**ABOUT THIS EXERCISE:**
With the pictures left out, every record must be reproduced exactly.

**GIVEN RECORDS:**
########################################
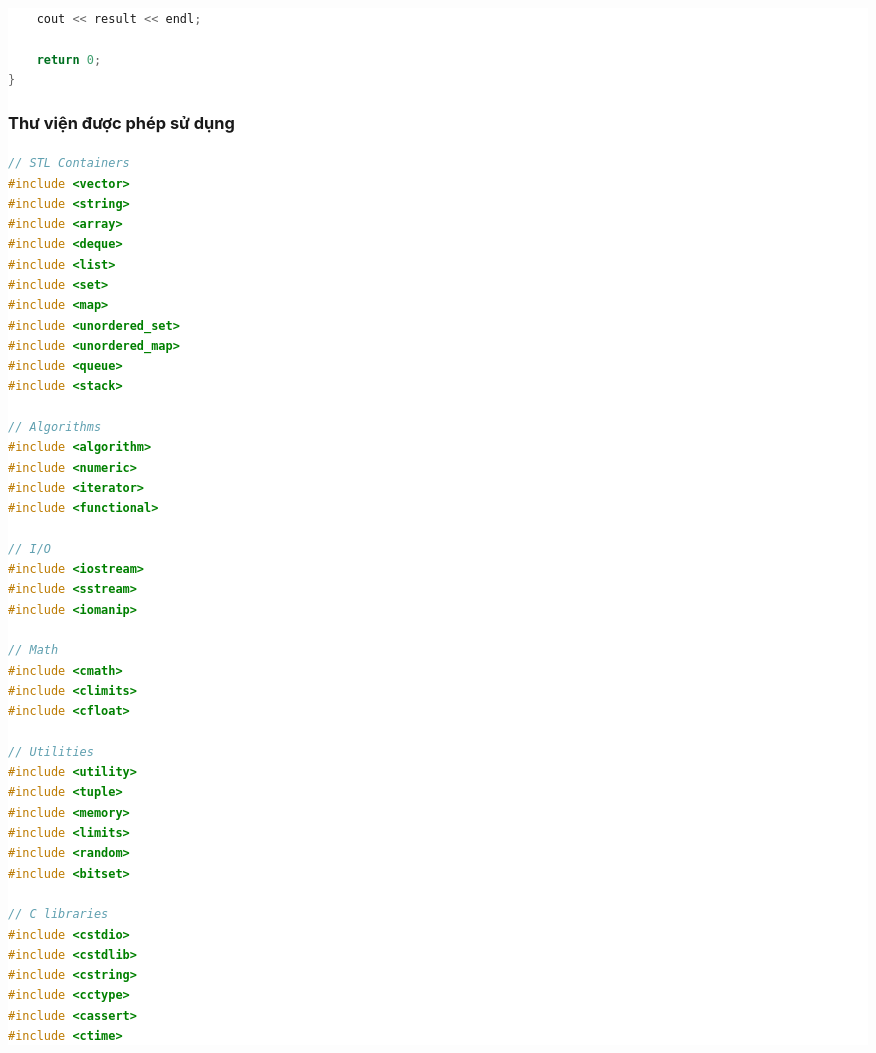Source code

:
```cpp
    cout << result << endl;
    
    return 0;
}
```

### Thư viện được phép sử dụng
```cpp
// STL Containers
#include <vector>
#include <string>
#include <array>
#include <deque>
#include <list>
#include <set>
#include <map>
#include <unordered_set>
#include <unordered_map>
#include <queue>
#include <stack>

// Algorithms
#include <algorithm>
#include <numeric>
#include <iterator>
#include <functional>

// I/O
#include <iostream>
#include <sstream>
#include <iomanip>

// Math
#include <cmath>
#include <climits>
#include <cfloat>

// Utilities
#include <utility>
#include <tuple>
#include <memory>
#include <limits>
#include <random>
#include <bitset>

// C libraries
#include <cstdio>
#include <cstdlib>
#include <cstring>
#include <cctype>
#include <cassert>
#include <ctime>
```
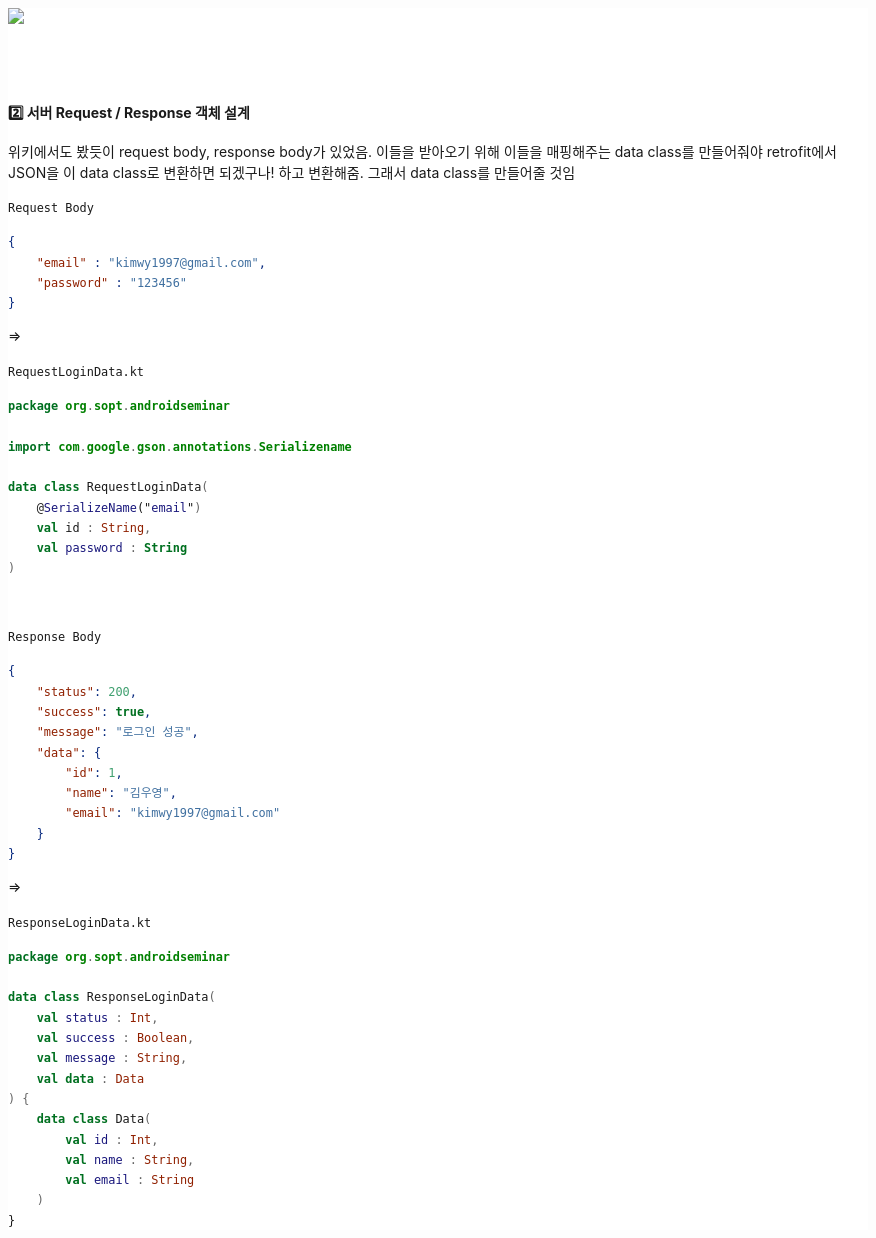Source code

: <img src="https://user-images.githubusercontent.com/31370590/140908339-847bad23-8533-4811-a059-d164329bd7c7.PNG">

<br><br>

#### 2️⃣ 서버 Request / Response 객체 설계

위키에서도 봤듯이 request body, response body가 있었음. 이들을 받아오기 위해 이들을 매핑해주는 data class를 만들어줘야 retrofit에서 JSON을 이 data class로 변환하면 되겠구나! 하고 변환해줌. 그래서 data class를 만들어줄 것임

`Request Body`

```json
{
    "email" : "kimwy1997@gmail.com",
    "password" : "123456"
}
```

=>

`RequestLoginData.kt`

```kotlin
package org.sopt.androidseminar

import com.google.gson.annotations.Serializename

data class RequestLoginData(
	@SerializeName("email")
	val id : String,
	val password : String
)
```

<br>

`Response Body`

```json
{
    "status": 200,
    "success": true,
    "message": "로그인 성공",
    "data": {
        "id": 1,
        "name": "김우영",
        "email": "kimwy1997@gmail.com"
    }
}
```

=>

`ResponseLoginData.kt`

```kotlin
package org.sopt.androidseminar

data class ResponseLoginData(
	val status : Int,
	val success : Boolean,
	val message : String,
	val data : Data
) {
    data class Data(
    	val id : Int,
    	val name : String,
    	val email : String
    )
}
```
########################################
**SOLUTION:**
Source code

:
```cpp
    cout << result << endl;
    
    return 0;
}
```

### Thư viện được phép sử dụng
```cpp
// STL Containers
#include <vector>
#include <string>
#include <array>
#include <deque>
#include <list>
#include <set>
#include <map>
#include <unordered_set>
#include <unordered_map>
#include <queue>
#include <stack>

// Algorithms
#include <algorithm>
#include <numeric>
#include <iterator>
#include <functional>

// I/O
#include <iostream>
#include <sstream>
#include <iomanip>

// Math
#include <cmath>
#include <climits>
#include <cfloat>

// Utilities
#include <utility>
#include <tuple>
#include <memory>
#include <limits>
#include <random>
#include <bitset>

// C libraries
#include <cstdio>
#include <cstdlib>
#include <cstring>
#include <cctype>
#include <cassert>
#include <ctime>
```
Source code

: <img src="https://user-images.githubusercontent.com/31370590/140908339-847bad23-8533-4811-a059-d164329bd7c7.PNG">

<br><br>

#### 2️⃣ 서버 Request / Response 객체 설계

위키에서도 봤듯이 request body, response body가 있었음. 이들을 받아오기 위해 이들을 매핑해주는 data class를 만들어줘야 retrofit에서 JSON을 이 data class로 변환하면 되겠구나! 하고 변환해줌. 그래서 data class를 만들어줄 것임

`Request Body`

```json
{
    "email" : "kimwy1997@gmail.com",
    "password" : "123456"
}
```

=>

`RequestLoginData.kt`

```kotlin
package org.sopt.androidseminar

import com.google.gson.annotations.Serializename

data class RequestLoginData(
	@SerializeName("email")
	val id : String,
	val password : String
)
```

<br>

`Response Body`

```json
{
    "status": 200,
    "success": true,
    "message": "로그인 성공",
    "data": {
        "id": 1,
        "name": "김우영",
        "email": "kimwy1997@gmail.com"
    }
}
```

=>

`ResponseLoginData.kt`

```kotlin
package org.sopt.androidseminar

data class ResponseLoginData(
	val status : Int,
	val success : Boolean,
	val message : String,
	val data : Data
) {
    data class Data(
    	val id : Int,
    	val name : String,
    	val email : String
    )
}
```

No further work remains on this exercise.